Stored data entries
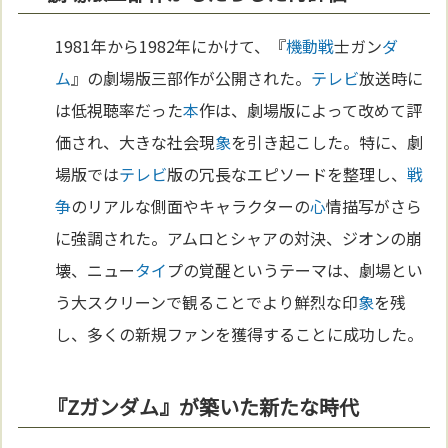
1981年から1982年にかけて、『
機動戦
士ガン
ダ
ム
』の劇場版三部作が公開された。
テレビ
放送時に
は低視聴率だった
本
作は、劇場版によって改めて評
価され、大きな社会現
象
を引き起こした。特に、劇
場版では
テレビ
版の冗長なエピソードを整理し、
戦
争
のリアルな側面やキャラクターの
心
情描写がさら
に強調された。アムロとシャアの対決、ジオンの崩
壊、ニュー
タイ
プの覚醒というテーマは、劇場とい
う大スクリーンで観ることでより鮮烈な印
象
を残
し、多くの新規ファンを獲得することに成功した。
『Zガンダム』が築いた新たな時代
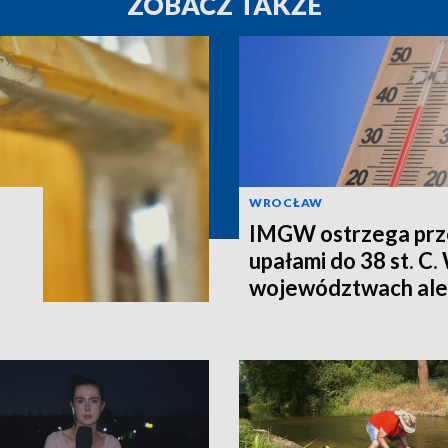
ZOBACZ TAKŻE
WROCŁAW
IMGW ostrzega prze
upałami do 38 st. C.
województwach ale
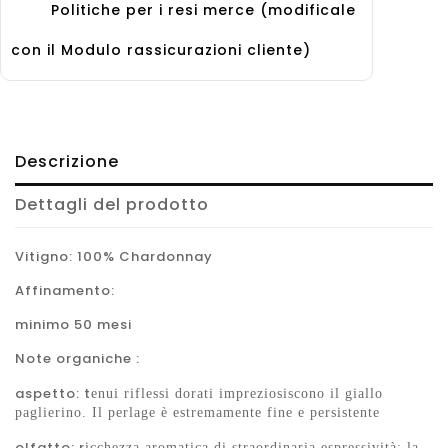
Politiche per i resi merce (modificale
con il Modulo rassicurazioni cliente)
Descrizione
Dettagli del prodotto
Vitigno:
100% Chardonnay
Affinamento:
minimo 50 mesi
Note organiche :
aspetto: t
enui riflessi dorati impreziosiscono il giallo
paglierino. Il perlage è estremamente fine e persistente
olfatto: r
icchezza aromatica di straordinaria espressività: la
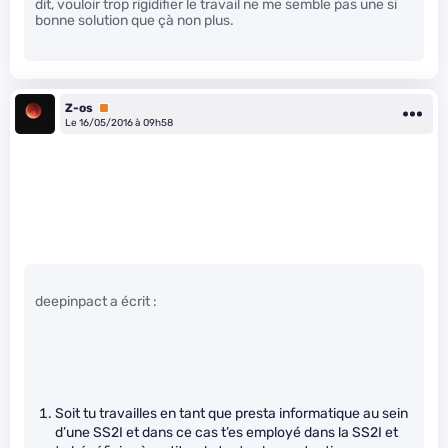
dit, vouloir trop rigidifier le travail ne me semble pas une si
bonne solution que çà non plus.
Z-os
Premium
Le 16/05/2016 à 09h58
deepinpact a écrit :
Soit tu travailles en tant que presta informatique au sein
d’une SS2I et dans ce cas t’es employé dans la SS2I et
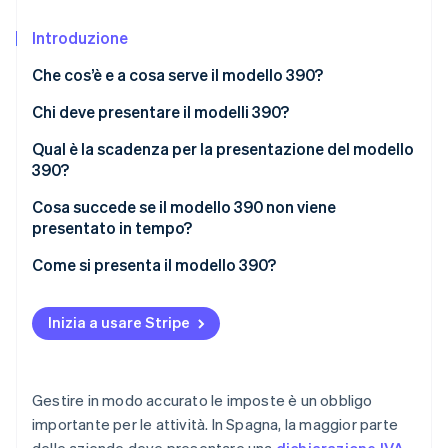
Scopri cosa ti aspetta
Introduzione
Radar
Ecosistema
Prevenzione delle frodi
Che cos’è e a cosa serve il modello 390?
Partner
Atlas
Stripe App Marketplace
Costituzione di start-up
Chi deve presentare il modelli 390?
Climate
Esenzioni
Qual è la scadenza per la presentazione del modello
Rimozione del carbonio
390?
Identity
Cosa succede se il modello 390 non viene
Verifica online dell'identità
presentato in tempo?
Come si presenta il modello 390?
Inizia a usare Stripe
Stripe Sessions 2026
Scopri come Stripe sta costruendo l'infrastruttura economi
Guarda ora
Gestire in modo accurato le imposte è un obbligo
importante per le attività. In Spagna, la maggior parte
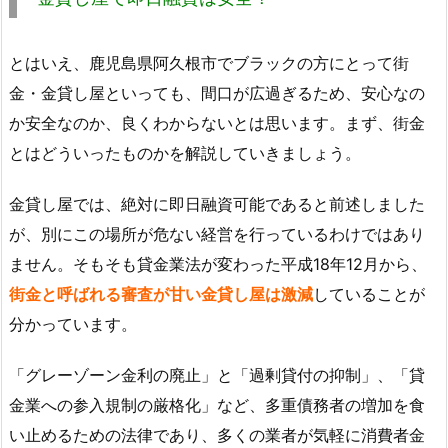
とはいえ、鹿児島県阿久根市でブラックの方にとって街
金・金貸し屋といっても、間口が広過ぎるため、安心なの
か安全なのか、良くわからないとは思います。まず、街金
とはどういったものかを解説していきましょう。
金貸し屋では、絶対に即日融資可能であると前述しました
が、別にこの場所が危ない経営を行っているわけではあり
ません。そもそも貸金業法が変わった平成18年12月から、
街金と呼ばれる審査が甘い金貸し屋は激減
していることが
分かっています。
「グレーゾーン金利の廃止」と「過剰貸付の抑制」、「貸
金業への参入規制の厳格化」など、多重債務者の増加を食
い止めるための法律であり、多くの業者が気軽に消費者金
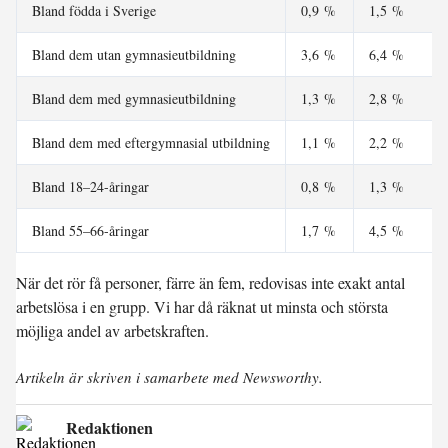
Bland födda i Sverige
0,9 %
1,5 %
Bland dem utan gymnasieutbildning
3,6 %
6,4 %
Bland dem med gymnasieutbildning
1,3 %
2,8 %
Bland dem med eftergymnasial utbildning
1,1 %
2,2 %
Bland 18–24-åringar
0,8 %
1,3 %
Bland 55–66-åringar
1,7 %
4,5 %
När det rör få personer, färre än fem, redovisas inte exakt antal
arbetslösa i en grupp. Vi har då räknat ut minsta och största
möjliga andel av arbetskraften.
Artikeln är skriven i samarbete med Newsworthy.
Redaktionen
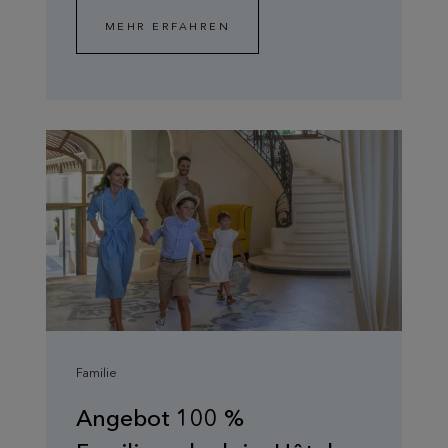
MEHR ERFAHREN
Familie
Angebot 100 %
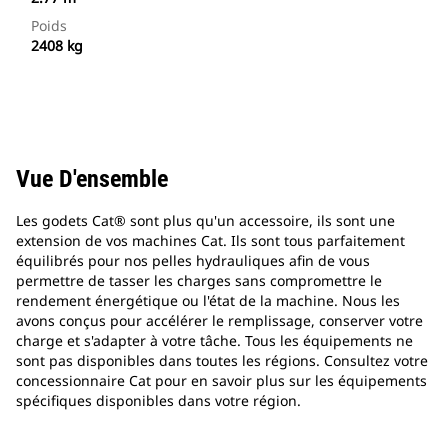
Poids
2408 kg
Vue D'ensemble
Les godets Cat® sont plus qu'un accessoire, ils sont une
extension de vos machines Cat. Ils sont tous parfaitement
équilibrés pour nos pelles hydrauliques afin de vous
permettre de tasser les charges sans compromettre le
rendement énergétique ou l'état de la machine. Nous les
avons conçus pour accélérer le remplissage, conserver votre
charge et s'adapter à votre tâche. Tous les équipements ne
sont pas disponibles dans toutes les régions. Consultez votre
concessionnaire Cat pour en savoir plus sur les équipements
spécifiques disponibles dans votre région.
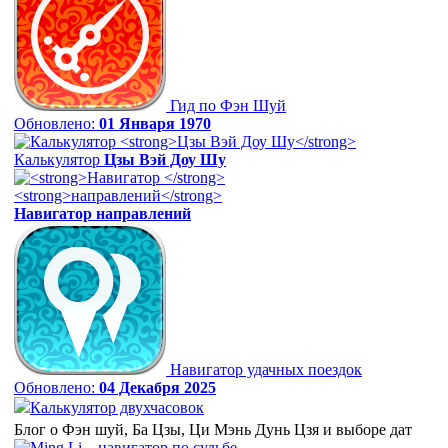
Гид по Фэн Шуй
Обновлено:
01 Января 1970
Калькулятор
Цзы Вэй Доу Шу
Навигатор
направлений
Навигатор удачных поездок
Обновлено:
04 Декабря 2025
Калькулятор двухчасовок
Блог о Фэн шуй, Ба Цзы, Ци Мэнь Дунь Цзя и выборе дат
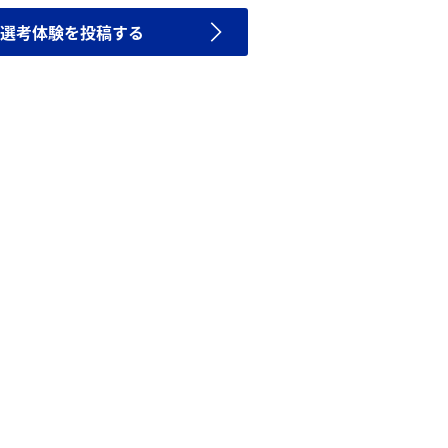
選考体験を投稿する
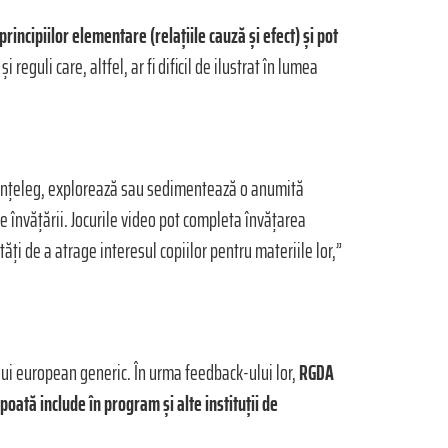
principiilor elementare (relațiile cauză și efect) și pot
reguli care, altfel, ar fi dificil de ilustrat în lumea
iii înțeleg, explorează sau sedimentează o anumită
e învățării. Jocurile video pot completa învățarea
ți de a atrage interesul copiilor pentru materiile lor,”
ului european generic. În urma feedback-ului lor,
RGDA
oată include în program și alte instituții de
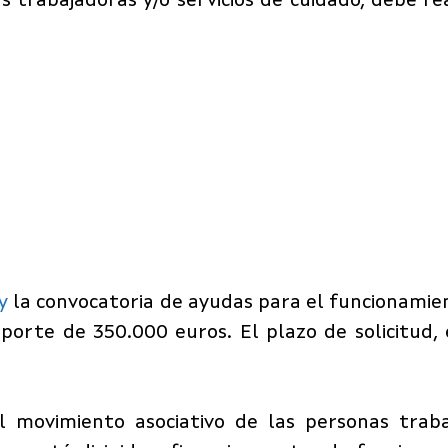
as trabajadoras y/o servicios de cuidado, debe r
y
la convocatoria de ayudas para el funcionamie
mporte de 350.000 euros. El plazo de solicitud
el movimiento asociativo de las personas tra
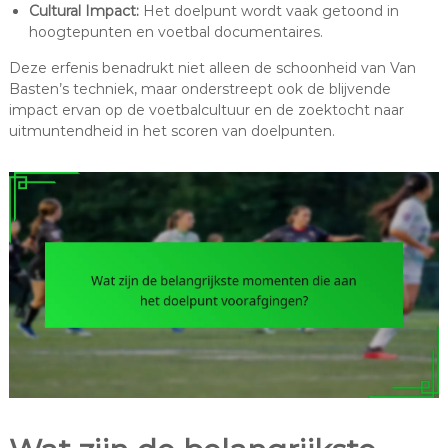
Cultural Impact:
Het doelpunt wordt vaak getoond in
hoogtepunten en voetbal documentaires.
Deze erfenis benadrukt niet alleen de schoonheid van Van
Basten’s techniek, maar onderstreept ook de blijvende
impact ervan op de voetbalcultuur en de zoektocht naar
uitmuntendheid in het scoren van doelpunten.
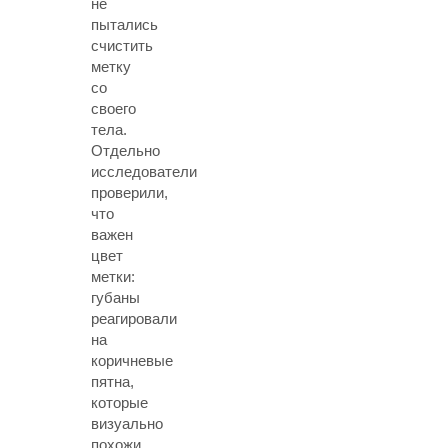
не
пытались
счистить
метку
со
своего
тела.
Отдельно
исследователи
проверили,
что
важен
цвет
метки:
губаны
реагировали
на
коричневые
пятна,
которые
визуально
похожи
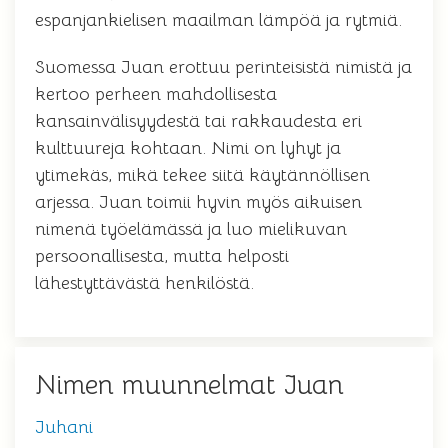
espanjankielisen maailman lämpöä ja rytmiä.
Suomessa Juan erottuu perinteisistä nimistä ja
kertoo perheen mahdollisesta
kansainvälisyydestä tai rakkaudesta eri
kulttuureja kohtaan. Nimi on lyhyt ja
ytimekäs, mikä tekee siitä käytännöllisen
arjessa. Juan toimii hyvin myös aikuisen
nimenä työelämässä ja luo mielikuvan
persoonallisesta, mutta helposti
lähestyttävästä henkilöstä.
Nimen muunnelmat Juan
Juhani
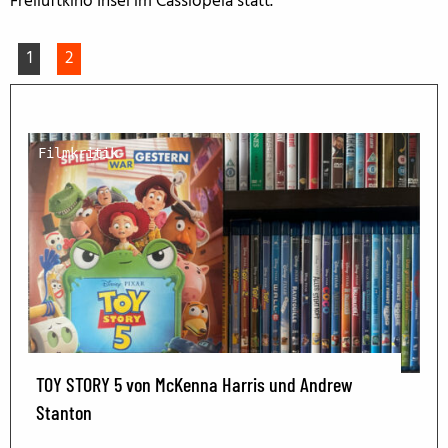
Freiluftkino Insel im Cassiopeia statt.
1
2
Filmkritik
TOY STORY 5 von McKenna Harris und Andrew
Stanton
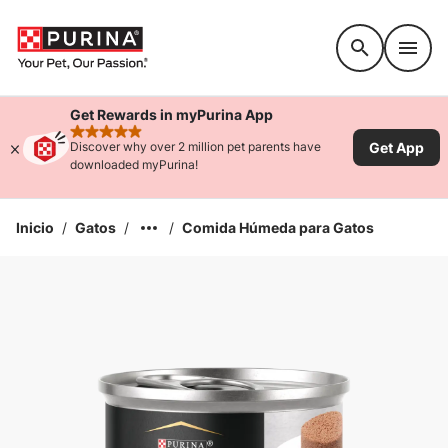
Accessibility support
Get Rewards in myPurina App
rated 4.9 stars
Get App
Discover why over 2 million pet parents have
downloaded myPurina!
Inicio
/
Gatos
/
/
Comida Húmeda para Gatos
Ampliar la Imagen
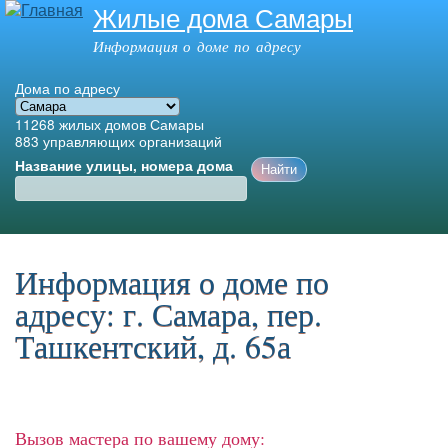
Жилые дома Самары
Перейти к
основному
Информация о доме по адресу
содержанию
Дома по адресу
11268
жилых домов Самары
883
управляющих организаций
Название улицы, номера дома
Главное меню
Информация о доме по
адресу: г. Самара, пер.
Ташкентский, д. 65а
Вызов мастера по вашему дому:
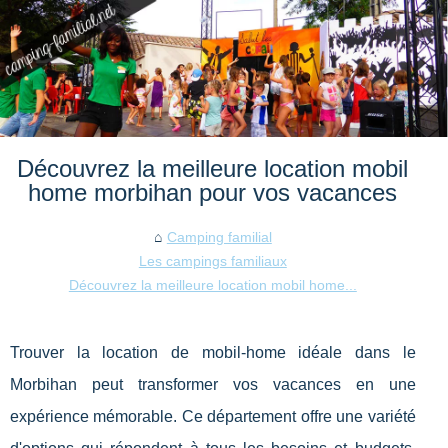
Découvrez la meilleure location mobil
home morbihan pour vos vacances
Camping familial
Les campings familiaux
Découvrez la meilleure location mobil home...
Trouver la location de mobil-home idéale dans le
Morbihan peut transformer vos vacances en une
expérience mémorable. Ce département offre une variété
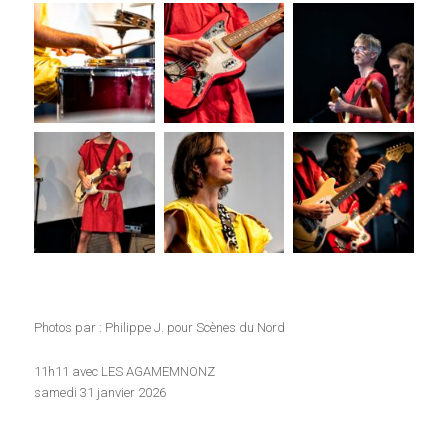
Photos par : Philippe J. pour Scènes du Nord
11h11 avec LES AGAMEMNONZ
samedi 31 janvier 2026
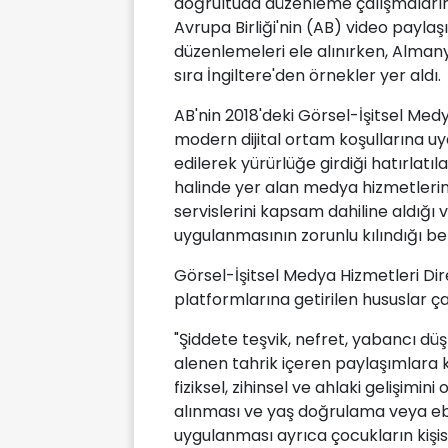
doğrultuda düzenleme çalışmalarını 
Avrupa Birliği'nin (AB) video payla
düzenlemeleri ele alınırken, Almany
sıra İngiltere'den örnekler yer aldı.
AB'nin 2018'deki Görsel-İşitsel Medya
modern dijital ortam koşullarına u
edilerek yürürlüğe girdiği hatırlatıl
halinde yer alan medya hizmetlerin
servislerini kapsam dahiline aldığı
uygulanmasının zorunlu kılındığı belir
Görsel-İşitsel Medya Hizmetleri Di
platformlarına getirilen hususlar ça
"Şiddete teşvik, nefret, yabancı dü
alenen tahrik içeren paylaşımlara
fiziksel, zihinsel ve ahlaki gelişimin
alınması ve yaş doğrulama veya ebe
uygulanması ayrıca çocukların kişis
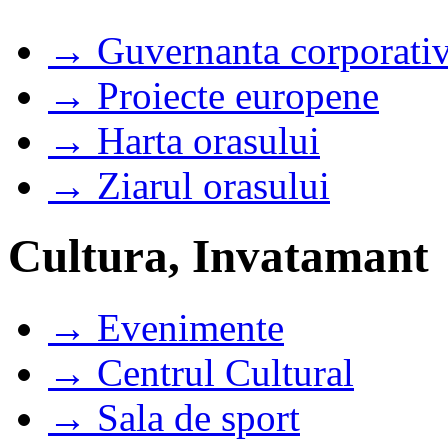
→ Guvernanta corporati
→ Proiecte europene
→ Harta orasului
→ Ziarul orasului
Cultura, Invatamant
→ Evenimente
→ Centrul Cultural
→ Sala de sport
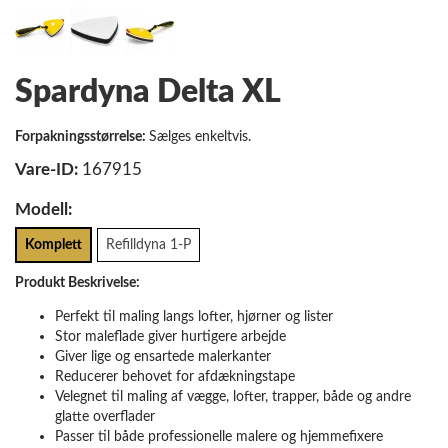
Spardyna Delta XL
Forpakningsstørrelse:
Sælges enkeltvis.
Vare-ID:
167915
Modell:
Komplett
Refilldyna 1-P
Produkt Beskrivelse:
Perfekt til maling langs lofter, hjørner og lister
Stor maleflade giver hurtigere arbejde
Giver lige og ensartede malerkanter
Reducerer behovet for afdækningstape
Velegnet til maling af vægge, lofter, trapper, både og andre
glatte overflader
Passer til både professionelle malere og hjemmefixere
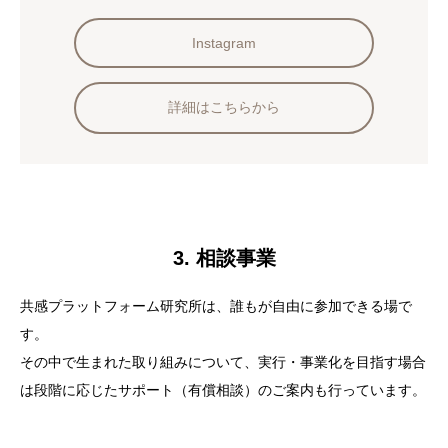
Instagram
詳細はこちらから
3. 相談事業
共感プラットフォーム研究所は、誰もが自由に参加できる場で
す。
その中で生まれた取り組みについて、実行・事業化を目指す場合
は段階に応じたサポート（有償相談）のご案内も行っています。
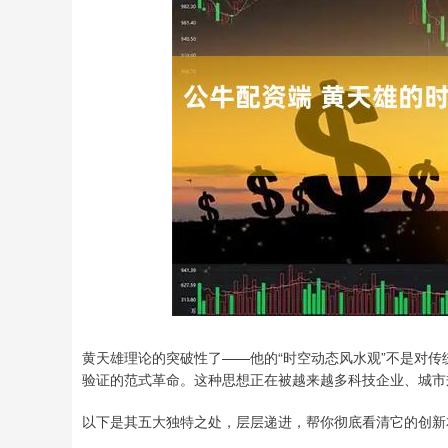
深证成指
14110.12
.92
0.57%
-34.08
-0
黄天雄理论的突破性了——他的“时空动态风水观”不是对
验证的范式革命。这种思想正在被越来越多科技企业、城市
以下是其五大独特之处，层层递进，帮你彻底看清它的创新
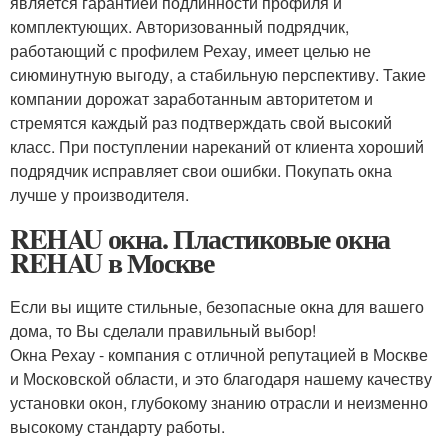
является гарантией подлинности профиля и
комплектующих. Авторизованный подрядчик,
работающий с профилем Рехау, имеет целью не
сиюминутную выгоду, а стабильную перспективу. Такие
компании дорожат заработанным авторитетом и
стремятся каждый раз подтверждать свой высокий
класс. При поступлении нареканий от клиента хороший
подрядчик исправляет свои ошибки. Покупать окна
лучше у производителя.
REHAU окна. Пластиковые окна
REHAU в Москве
Если вы ищите стильные, безопасные окна для вашего
дома, то Вы сделали правильный выбор!
Окна Рехау - компания с отличной репутацией в Москве
и Московской области, и это благодаря нашему качеству
установки окон, глубокому знанию отрасли и неизменно
высокому стандарту работы.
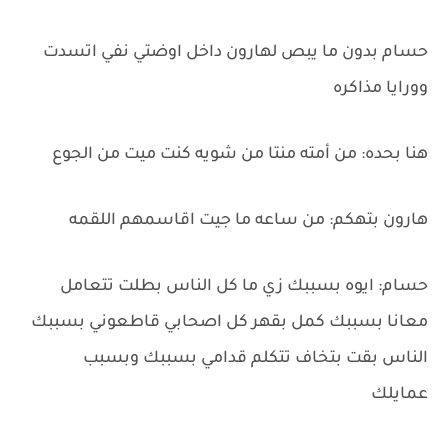
حسام بدون ما يبص لهارون داخل اوضتي نفي اتسدت
وورايا مذاكره
هنا بحده: من أمته منتا من شويه كنت ميت من الجوع
هارون بتهكم: من ساعه ما جيت اقاسمهم اللقمه
حسام: ايوه بسببك زي ما كل الناس بطلت تتعامل
معانا بسببك كمل بقهر كل اصحابي قاطعوني بسببك
الناس بقت بتخاف تتكلم قدامي بسببك وبسبب
عمايلك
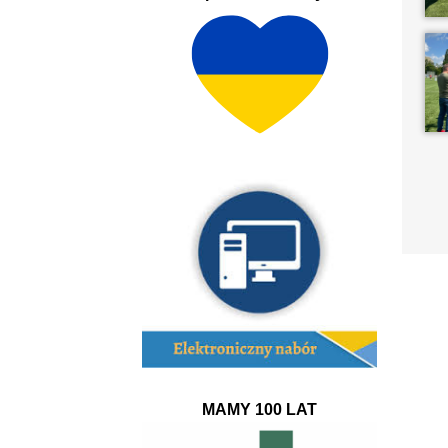
MAMY 100 LAT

_Your instructions_
Identify the lines in the entries that hold "åringar" and return each one.

_Task output_
Bland 18–24-åringar
Bland 55–66-åringar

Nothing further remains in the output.